Entries supplied:
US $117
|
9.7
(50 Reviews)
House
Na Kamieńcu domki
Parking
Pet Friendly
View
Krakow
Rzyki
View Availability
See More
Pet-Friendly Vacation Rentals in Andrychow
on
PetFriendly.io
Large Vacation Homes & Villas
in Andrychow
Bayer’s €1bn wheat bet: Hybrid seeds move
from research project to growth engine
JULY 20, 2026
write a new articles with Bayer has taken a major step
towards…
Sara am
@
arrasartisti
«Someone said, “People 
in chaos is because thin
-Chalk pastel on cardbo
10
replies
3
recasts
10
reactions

---

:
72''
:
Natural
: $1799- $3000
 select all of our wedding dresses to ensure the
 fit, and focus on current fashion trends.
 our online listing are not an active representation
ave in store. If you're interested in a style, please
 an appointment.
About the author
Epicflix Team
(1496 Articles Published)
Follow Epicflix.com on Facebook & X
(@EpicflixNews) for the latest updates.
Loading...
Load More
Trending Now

--

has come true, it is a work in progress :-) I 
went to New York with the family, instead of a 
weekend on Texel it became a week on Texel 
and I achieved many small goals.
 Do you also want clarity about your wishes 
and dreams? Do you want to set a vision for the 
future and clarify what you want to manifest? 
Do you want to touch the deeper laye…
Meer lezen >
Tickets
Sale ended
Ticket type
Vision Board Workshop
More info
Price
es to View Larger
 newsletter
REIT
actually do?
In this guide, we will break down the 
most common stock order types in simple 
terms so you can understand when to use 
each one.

Your task: Give back precisely the lines above that start at the line containing "ave in store." and end at the line containing "Trending Now", inclusive. No other lines belong in the output.

Response:
ave in store. If you're interested in a style, please
 an appointment.
About the author
Epicflix Team
(1496 Articles Published)
Follow Epicflix.com on Facebook & X
(@EpicflixNews) for the latest updates.
Loading...
Load More
Trending Now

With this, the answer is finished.